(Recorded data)
<<<<

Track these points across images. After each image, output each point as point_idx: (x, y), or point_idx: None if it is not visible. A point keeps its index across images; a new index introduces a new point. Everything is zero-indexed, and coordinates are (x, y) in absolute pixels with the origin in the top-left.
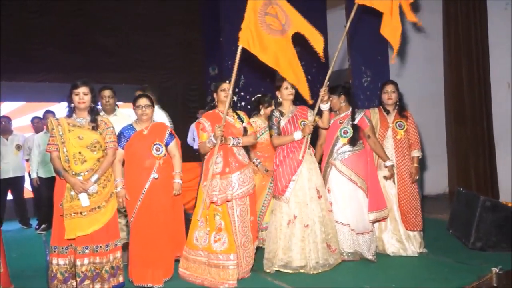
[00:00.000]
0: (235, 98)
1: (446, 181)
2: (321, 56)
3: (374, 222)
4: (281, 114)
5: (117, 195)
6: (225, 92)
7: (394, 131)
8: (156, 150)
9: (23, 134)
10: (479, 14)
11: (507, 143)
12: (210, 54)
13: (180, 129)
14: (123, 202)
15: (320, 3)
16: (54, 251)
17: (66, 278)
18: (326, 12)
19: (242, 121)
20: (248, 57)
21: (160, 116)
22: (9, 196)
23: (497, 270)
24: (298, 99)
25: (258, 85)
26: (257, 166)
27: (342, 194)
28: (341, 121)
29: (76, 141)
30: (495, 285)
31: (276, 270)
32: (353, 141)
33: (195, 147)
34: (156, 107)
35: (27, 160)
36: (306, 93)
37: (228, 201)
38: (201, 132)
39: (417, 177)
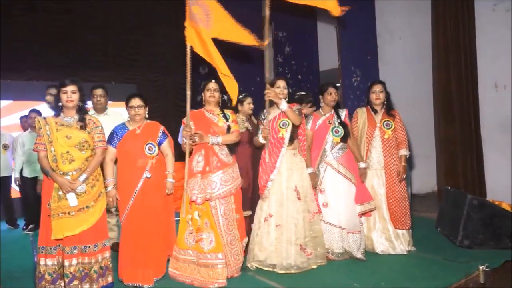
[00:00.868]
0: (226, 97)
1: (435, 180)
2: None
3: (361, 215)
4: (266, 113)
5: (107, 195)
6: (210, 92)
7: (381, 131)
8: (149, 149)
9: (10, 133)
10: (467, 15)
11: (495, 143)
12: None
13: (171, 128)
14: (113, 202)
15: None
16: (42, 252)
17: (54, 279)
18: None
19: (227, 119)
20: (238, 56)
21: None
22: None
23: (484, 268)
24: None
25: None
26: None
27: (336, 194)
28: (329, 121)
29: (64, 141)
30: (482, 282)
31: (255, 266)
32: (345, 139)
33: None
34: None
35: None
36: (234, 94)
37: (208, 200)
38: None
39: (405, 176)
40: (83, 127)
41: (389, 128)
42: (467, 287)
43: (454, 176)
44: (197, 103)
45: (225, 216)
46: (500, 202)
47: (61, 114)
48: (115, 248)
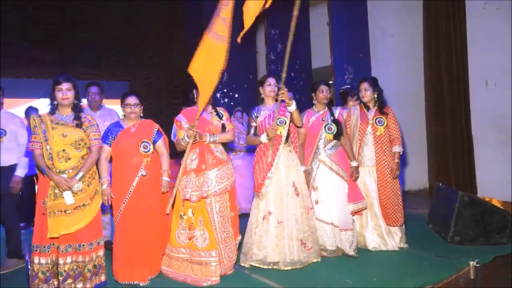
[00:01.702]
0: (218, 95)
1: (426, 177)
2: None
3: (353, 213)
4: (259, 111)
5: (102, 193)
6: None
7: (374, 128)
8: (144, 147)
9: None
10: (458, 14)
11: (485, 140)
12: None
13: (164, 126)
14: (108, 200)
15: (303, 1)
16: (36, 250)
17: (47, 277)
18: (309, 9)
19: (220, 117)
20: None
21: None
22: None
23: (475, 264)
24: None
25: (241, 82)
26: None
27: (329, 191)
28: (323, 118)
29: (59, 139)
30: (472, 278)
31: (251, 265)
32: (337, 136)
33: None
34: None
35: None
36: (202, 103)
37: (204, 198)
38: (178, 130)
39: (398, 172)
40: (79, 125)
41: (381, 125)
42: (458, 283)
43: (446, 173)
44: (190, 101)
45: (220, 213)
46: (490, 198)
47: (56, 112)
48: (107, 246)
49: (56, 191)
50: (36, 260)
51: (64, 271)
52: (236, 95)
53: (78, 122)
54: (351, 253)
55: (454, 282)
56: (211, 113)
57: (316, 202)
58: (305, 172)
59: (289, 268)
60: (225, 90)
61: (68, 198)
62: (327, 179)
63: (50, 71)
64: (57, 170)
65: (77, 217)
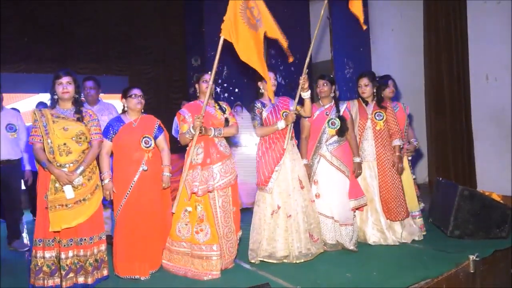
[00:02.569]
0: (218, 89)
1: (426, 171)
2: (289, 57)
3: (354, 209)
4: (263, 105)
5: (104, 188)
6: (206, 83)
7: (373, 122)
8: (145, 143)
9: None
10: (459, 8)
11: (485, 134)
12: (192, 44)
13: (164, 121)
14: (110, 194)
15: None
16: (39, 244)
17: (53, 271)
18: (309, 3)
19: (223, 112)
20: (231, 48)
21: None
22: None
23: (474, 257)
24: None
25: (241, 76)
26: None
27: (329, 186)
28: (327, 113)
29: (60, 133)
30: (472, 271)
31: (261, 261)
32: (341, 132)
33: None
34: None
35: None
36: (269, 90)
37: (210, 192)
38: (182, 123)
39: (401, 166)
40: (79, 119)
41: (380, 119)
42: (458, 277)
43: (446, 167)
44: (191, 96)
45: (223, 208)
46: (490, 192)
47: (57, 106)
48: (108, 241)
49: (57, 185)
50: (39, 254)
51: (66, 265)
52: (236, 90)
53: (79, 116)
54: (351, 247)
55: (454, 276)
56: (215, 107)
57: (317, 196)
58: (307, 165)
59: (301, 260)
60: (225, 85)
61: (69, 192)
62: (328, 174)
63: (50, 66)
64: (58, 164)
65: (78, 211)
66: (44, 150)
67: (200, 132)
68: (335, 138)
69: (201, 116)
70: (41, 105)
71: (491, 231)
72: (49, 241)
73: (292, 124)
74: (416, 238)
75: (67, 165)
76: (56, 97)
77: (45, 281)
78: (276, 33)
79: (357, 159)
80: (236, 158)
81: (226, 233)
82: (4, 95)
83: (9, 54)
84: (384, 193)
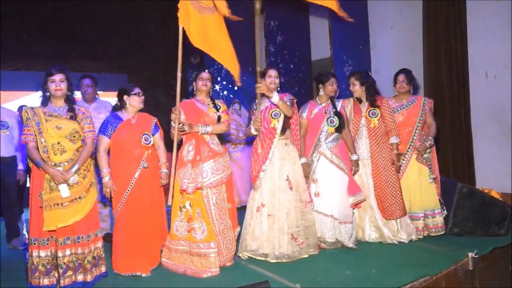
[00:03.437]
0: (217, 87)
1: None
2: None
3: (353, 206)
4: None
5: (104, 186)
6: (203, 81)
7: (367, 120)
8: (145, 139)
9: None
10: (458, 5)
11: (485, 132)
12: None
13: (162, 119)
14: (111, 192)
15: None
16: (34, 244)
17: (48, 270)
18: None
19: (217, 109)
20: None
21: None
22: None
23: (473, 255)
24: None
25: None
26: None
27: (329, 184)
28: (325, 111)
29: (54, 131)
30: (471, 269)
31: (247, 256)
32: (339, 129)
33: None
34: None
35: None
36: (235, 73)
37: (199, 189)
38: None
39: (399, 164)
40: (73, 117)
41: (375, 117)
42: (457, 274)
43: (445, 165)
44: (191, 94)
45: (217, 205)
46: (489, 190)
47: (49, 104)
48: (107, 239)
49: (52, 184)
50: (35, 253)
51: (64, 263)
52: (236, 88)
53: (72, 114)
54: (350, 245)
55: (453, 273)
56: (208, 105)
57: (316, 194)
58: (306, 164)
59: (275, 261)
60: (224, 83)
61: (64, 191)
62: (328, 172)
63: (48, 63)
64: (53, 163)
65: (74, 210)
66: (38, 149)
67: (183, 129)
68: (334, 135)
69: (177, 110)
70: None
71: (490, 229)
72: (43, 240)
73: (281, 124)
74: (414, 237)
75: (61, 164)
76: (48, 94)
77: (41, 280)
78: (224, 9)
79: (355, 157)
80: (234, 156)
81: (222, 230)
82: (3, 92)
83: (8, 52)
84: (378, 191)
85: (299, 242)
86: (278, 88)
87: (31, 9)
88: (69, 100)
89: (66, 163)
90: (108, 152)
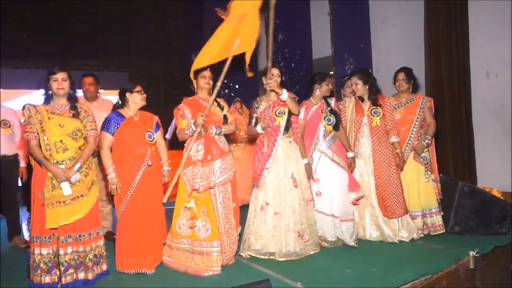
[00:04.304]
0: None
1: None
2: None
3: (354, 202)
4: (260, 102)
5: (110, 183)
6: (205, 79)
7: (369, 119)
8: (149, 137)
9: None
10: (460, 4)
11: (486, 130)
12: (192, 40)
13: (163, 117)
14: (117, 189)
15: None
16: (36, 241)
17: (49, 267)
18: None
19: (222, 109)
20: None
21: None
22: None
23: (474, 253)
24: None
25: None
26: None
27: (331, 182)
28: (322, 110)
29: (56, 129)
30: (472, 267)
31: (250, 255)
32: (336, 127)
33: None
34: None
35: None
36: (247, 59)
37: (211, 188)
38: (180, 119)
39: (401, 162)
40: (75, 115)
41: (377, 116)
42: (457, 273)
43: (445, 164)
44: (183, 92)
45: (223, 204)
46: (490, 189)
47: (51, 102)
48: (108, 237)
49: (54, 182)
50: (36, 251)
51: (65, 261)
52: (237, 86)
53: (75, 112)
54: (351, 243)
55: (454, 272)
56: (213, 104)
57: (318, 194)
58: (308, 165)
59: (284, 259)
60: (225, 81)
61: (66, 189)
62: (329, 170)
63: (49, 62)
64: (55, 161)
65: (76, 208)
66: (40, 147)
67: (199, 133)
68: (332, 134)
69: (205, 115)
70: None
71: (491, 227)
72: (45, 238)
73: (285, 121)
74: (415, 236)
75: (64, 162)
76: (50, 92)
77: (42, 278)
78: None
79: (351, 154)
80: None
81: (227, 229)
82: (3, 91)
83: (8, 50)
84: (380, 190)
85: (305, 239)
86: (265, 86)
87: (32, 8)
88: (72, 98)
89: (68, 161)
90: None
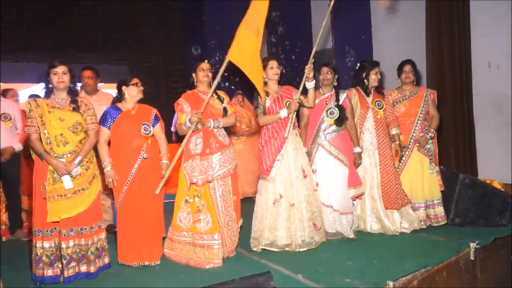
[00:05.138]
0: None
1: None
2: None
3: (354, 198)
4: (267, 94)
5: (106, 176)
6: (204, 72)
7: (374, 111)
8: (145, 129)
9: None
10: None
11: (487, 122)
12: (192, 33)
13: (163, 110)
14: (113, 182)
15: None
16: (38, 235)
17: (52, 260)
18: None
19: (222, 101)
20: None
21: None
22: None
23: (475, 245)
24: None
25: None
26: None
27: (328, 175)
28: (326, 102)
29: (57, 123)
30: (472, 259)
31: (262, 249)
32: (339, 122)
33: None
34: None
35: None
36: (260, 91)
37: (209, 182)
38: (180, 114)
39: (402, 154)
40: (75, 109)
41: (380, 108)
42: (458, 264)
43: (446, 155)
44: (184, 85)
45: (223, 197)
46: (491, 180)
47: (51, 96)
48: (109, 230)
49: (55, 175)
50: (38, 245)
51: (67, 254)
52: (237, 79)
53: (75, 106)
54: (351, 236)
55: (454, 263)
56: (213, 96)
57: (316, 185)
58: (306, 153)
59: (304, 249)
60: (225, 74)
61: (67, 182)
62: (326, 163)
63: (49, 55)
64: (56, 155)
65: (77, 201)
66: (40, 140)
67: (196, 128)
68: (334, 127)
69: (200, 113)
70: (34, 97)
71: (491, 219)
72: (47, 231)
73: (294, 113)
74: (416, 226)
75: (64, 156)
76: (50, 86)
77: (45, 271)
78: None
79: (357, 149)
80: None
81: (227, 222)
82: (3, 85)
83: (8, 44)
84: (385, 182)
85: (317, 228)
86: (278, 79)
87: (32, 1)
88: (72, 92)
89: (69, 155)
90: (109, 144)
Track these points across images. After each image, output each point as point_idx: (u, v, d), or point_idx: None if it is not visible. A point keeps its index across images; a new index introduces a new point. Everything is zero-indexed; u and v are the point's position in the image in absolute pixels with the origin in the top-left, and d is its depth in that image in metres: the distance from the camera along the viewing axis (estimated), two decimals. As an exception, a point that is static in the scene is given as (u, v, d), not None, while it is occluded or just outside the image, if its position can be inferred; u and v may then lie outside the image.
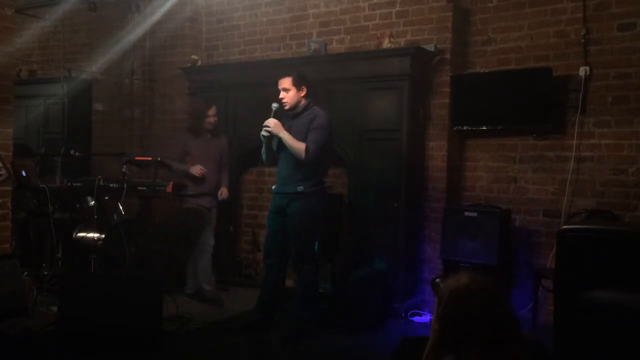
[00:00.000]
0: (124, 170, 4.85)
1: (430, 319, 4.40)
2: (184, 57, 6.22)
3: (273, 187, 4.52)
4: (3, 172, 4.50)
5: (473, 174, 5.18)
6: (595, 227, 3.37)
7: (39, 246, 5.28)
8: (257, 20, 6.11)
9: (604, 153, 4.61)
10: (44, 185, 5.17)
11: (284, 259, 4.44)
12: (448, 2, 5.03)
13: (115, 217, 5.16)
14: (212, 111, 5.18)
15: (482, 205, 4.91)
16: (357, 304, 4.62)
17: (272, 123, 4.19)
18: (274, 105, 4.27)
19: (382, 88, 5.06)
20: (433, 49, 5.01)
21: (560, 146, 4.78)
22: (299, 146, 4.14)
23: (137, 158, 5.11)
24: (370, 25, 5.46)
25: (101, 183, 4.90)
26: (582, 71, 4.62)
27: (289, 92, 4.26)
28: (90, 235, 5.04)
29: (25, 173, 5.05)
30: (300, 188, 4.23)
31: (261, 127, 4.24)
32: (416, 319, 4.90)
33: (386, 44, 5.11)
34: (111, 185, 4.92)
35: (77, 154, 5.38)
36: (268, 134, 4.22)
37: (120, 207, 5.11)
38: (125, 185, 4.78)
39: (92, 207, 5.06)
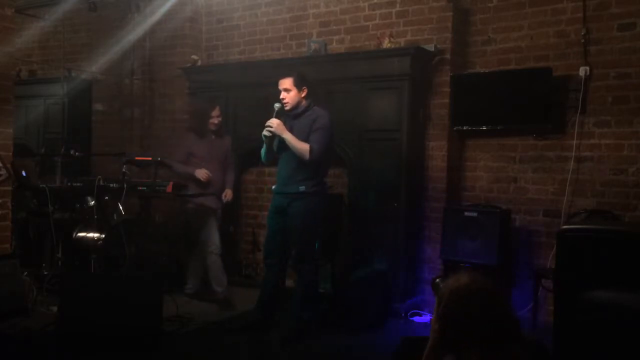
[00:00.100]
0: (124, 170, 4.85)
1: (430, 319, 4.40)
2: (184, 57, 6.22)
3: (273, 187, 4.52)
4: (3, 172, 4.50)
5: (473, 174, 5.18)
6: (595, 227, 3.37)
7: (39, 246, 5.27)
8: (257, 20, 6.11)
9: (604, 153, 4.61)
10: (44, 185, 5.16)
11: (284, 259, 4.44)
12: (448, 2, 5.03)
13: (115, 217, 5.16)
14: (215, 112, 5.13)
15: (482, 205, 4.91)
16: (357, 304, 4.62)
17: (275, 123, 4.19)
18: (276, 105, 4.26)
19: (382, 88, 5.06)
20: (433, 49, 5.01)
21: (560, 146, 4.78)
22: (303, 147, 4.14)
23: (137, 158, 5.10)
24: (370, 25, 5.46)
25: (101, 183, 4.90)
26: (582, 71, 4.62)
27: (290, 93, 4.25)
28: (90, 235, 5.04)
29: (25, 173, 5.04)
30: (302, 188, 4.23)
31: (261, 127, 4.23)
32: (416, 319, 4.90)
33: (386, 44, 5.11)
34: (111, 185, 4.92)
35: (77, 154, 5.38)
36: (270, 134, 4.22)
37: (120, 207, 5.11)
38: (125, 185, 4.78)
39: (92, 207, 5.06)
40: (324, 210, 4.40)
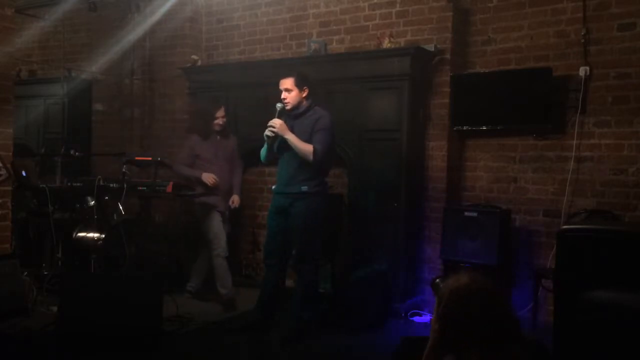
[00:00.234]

>>>>

EXERCISE REQUIREMENTS
Copy, word for word, the entries above from the first line to the line that holds "58: (305, 172)". Drop the pictures.

WORKED SOLUTION
Track these points across images. After each image, output each point as point_idx: (x, y), or point_idx: None if it is not visible. A point keeps its index across images; a new index introduces a new point. Everything is zero-indexed, and coordinates are (x, y) in absolute pixels with the origin in the top-left.
[00:00.000]
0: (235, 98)
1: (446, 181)
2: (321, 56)
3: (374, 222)
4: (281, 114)
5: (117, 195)
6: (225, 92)
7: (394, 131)
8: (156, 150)
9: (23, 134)
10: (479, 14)
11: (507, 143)
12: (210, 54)
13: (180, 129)
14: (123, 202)
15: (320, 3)
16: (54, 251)
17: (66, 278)
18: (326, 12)
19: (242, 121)
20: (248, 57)
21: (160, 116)
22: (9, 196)
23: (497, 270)
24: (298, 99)
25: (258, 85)
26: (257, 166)
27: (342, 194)
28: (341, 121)
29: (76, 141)
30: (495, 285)
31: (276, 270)
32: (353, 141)
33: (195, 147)
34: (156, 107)
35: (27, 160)
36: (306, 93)
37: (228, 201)
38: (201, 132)
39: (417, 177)
[00:00.868]
0: (226, 97)
1: (435, 180)
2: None
3: (361, 215)
4: (266, 113)
5: (107, 195)
6: (210, 92)
7: (381, 131)
8: (149, 149)
9: (10, 133)
10: (467, 15)
11: (495, 143)
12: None
13: (171, 128)
14: (113, 202)
15: None
16: (42, 252)
17: (54, 279)
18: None
19: (227, 119)
20: (238, 56)
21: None
22: None
23: (484, 268)
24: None
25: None
26: None
27: (336, 194)
28: (329, 121)
29: (64, 141)
30: (482, 282)
31: (255, 266)
32: (345, 139)
33: None
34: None
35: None
36: (234, 94)
37: (208, 200)
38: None
39: (405, 176)
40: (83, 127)
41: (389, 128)
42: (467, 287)
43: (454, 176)
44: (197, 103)
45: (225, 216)
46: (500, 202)
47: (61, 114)
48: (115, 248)
[00:01.702]
0: (218, 95)
1: (426, 177)
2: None
3: (353, 213)
4: (259, 111)
5: (102, 193)
6: None
7: (374, 128)
8: (144, 147)
9: None
10: (458, 14)
11: (485, 140)
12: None
13: (164, 126)
14: (108, 200)
15: (303, 1)
16: (36, 250)
17: (47, 277)
18: (309, 9)
19: (220, 117)
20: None
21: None
22: None
23: (475, 264)
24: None
25: (241, 82)
26: None
27: (329, 191)
28: (323, 118)
29: (59, 139)
30: (472, 278)
31: (251, 265)
32: (337, 136)
33: None
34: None
35: None
36: (202, 103)
37: (204, 198)
38: (178, 130)
39: (398, 172)
40: (79, 125)
41: (381, 125)
42: (458, 283)
43: (446, 173)
44: (190, 101)
45: (220, 213)
46: (490, 198)
47: (56, 112)
48: (107, 246)
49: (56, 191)
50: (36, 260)
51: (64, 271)
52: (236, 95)
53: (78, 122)
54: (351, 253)
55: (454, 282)
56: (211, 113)
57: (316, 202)
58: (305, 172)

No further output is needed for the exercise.